Master thesis and internship[BR]- Master's thesis : Preliminary Design and Analysis of a Deployable Space Structure for Nulling Interferometry[BR]- Integration Internship : TU Delft

Abstract

In its quest to unravel the mysteries of the universe, this study embarks on an expedition at the forefront of celestial exploration and observational science. It focuses on the advancement of exoplanetary observation methods, and delves deep into the construction of an ingeniously designed deployable satellite. Strategically positioned within the gravitational grasp of the Lagrange point L2, this satellite harnesses the potential of nulling interferometry to provide unparalleled insights into remote exoplanetary systems. The ensuing narrative not only tackles the novel complexities associated with spatial interferometry, but also introduces inventive solutions through meticulous mechanical engineering, structural analysis and dynamic deployment studies.

The cosmos is rich with uncharted planetary bodies beyond the confines of our own solar system, beckoning us to explore their cryptic domains. In this context, this work is part of a larger effort that aims to revolutionise the field of exoplanetary observation. The deployment of the satellite within the Lagrange point L2 establishes an optimal stage for unobstructed observations, providing an advantageous platform for interferometric exploration.

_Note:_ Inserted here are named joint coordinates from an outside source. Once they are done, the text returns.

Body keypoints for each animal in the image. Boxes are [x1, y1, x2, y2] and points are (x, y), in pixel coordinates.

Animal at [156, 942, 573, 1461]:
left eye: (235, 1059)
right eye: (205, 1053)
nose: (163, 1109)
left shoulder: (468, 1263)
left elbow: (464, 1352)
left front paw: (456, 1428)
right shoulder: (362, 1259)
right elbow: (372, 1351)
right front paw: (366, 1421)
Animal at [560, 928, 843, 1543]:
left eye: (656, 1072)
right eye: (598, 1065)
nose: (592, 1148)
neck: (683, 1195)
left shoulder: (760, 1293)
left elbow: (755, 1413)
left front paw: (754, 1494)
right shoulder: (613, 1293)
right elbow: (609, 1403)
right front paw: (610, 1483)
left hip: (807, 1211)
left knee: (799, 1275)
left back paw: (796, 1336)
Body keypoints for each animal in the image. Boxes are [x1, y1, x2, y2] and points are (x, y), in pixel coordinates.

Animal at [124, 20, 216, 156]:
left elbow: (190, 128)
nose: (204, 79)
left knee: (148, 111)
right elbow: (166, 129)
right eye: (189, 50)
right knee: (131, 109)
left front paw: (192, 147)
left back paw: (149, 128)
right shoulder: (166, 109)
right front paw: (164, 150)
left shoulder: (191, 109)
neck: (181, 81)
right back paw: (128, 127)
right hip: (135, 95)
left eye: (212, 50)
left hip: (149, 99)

At the heart of this research is the transformative technique known as nulling interferometry. Driven by the quest to unravel the intricate tapestry of cosmic signals, this technique has the potential to effectively separate the faint emissions of exoplanets from the overwhelming luminosity of their host stars. By skilfully manipulating light waves, the spatial interferometer on board the satellite will achieve the elusive "zero" state, revealing the nuanced characteristics of exoplanetary atmospheres and surfaces. The idea of peering into these hitherto dark worlds inspires a deep sense of curiosity and wonder.

This thesis is the beginning of the complex undertaking of conceptualising a deployable satellite with unwavering precision in the face of celestial challenges. Through meticulous mechanical design, the research reveals an ingenious mechanism that orchestrates the deployment of the satellite's interferometric instruments. A static analysis, taking into account the gravitational forces, was used to validate that the design of the selected structure was sufficiently rigid and to identify the essential dimensional requirements to minimise deformation and thereby mitigate misalignments between the telescope elements.

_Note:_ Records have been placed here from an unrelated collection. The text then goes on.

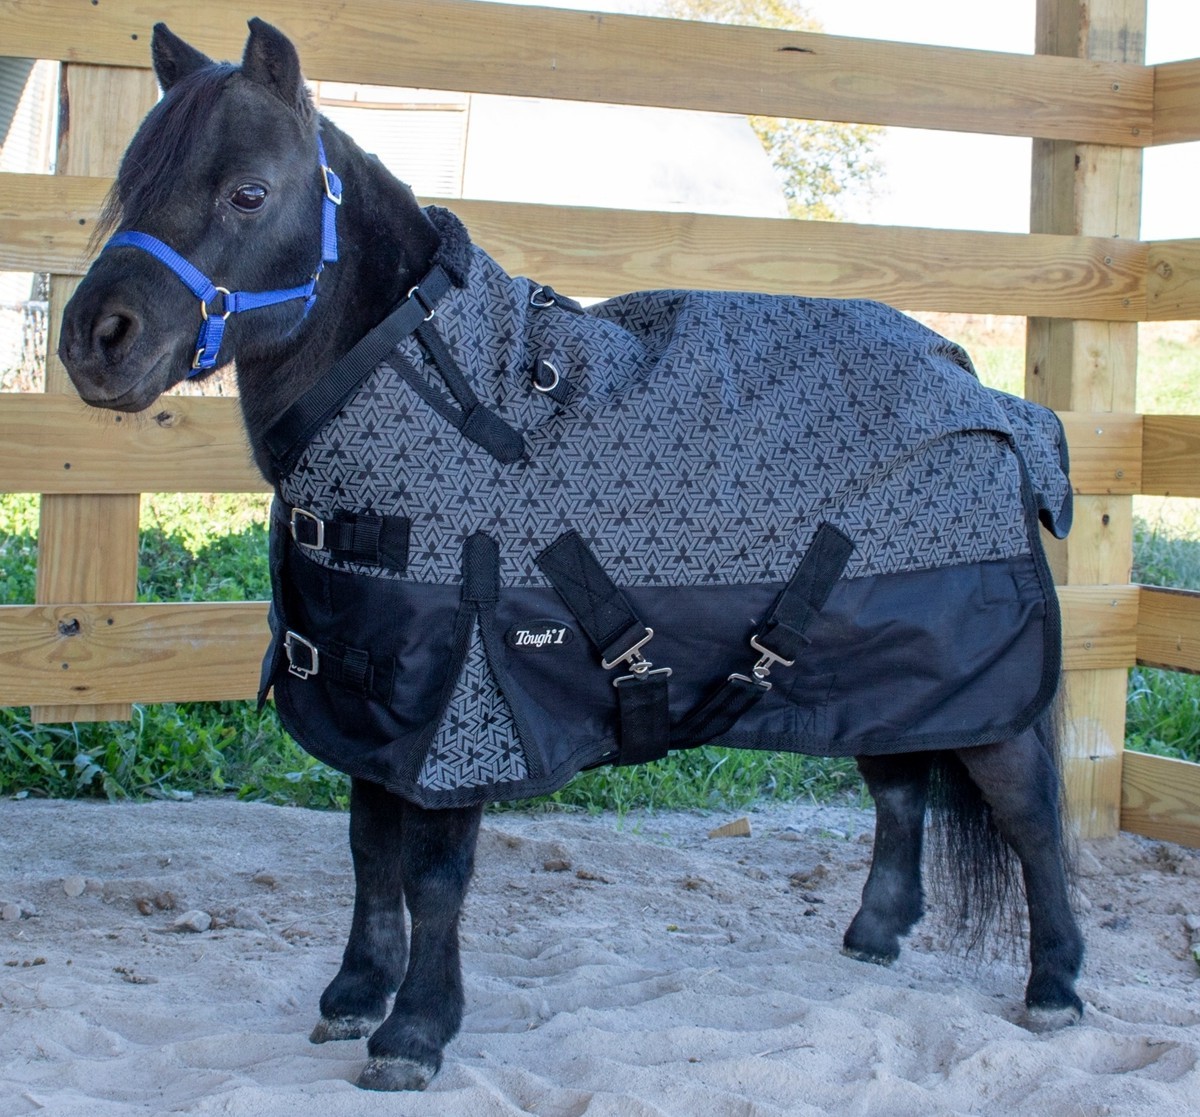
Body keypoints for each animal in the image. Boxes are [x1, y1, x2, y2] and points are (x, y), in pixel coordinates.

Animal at [58, 19, 1084, 1092]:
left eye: (248, 192)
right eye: (133, 182)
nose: (95, 339)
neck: (447, 397)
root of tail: (982, 389)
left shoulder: (461, 697)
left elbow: (433, 872)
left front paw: (414, 1032)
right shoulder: (370, 691)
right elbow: (369, 849)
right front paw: (353, 995)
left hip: (979, 678)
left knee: (1030, 814)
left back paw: (1054, 984)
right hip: (878, 667)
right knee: (897, 785)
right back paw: (875, 934)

Research focuses on the viability of a conceptual idea in practical implementation. This involves a careful examination of the complex forces, tensions and dynamics involved in setting mechanisms in motion. This research paints a vivid picture of the physical possibilities inherent in these mechanical actions.

The study carried out in this thesis therefore results in the preliminary design of an innovative deployable structure used for space nulling interferometer. The preliminary design is presented with a 3D drawing and is accompanied by a 3D finite element model for material strength and deformation analysis, estimation of its optimum size to maximise telescope alignment, and a 3D simulation for deployment kinematics analysis.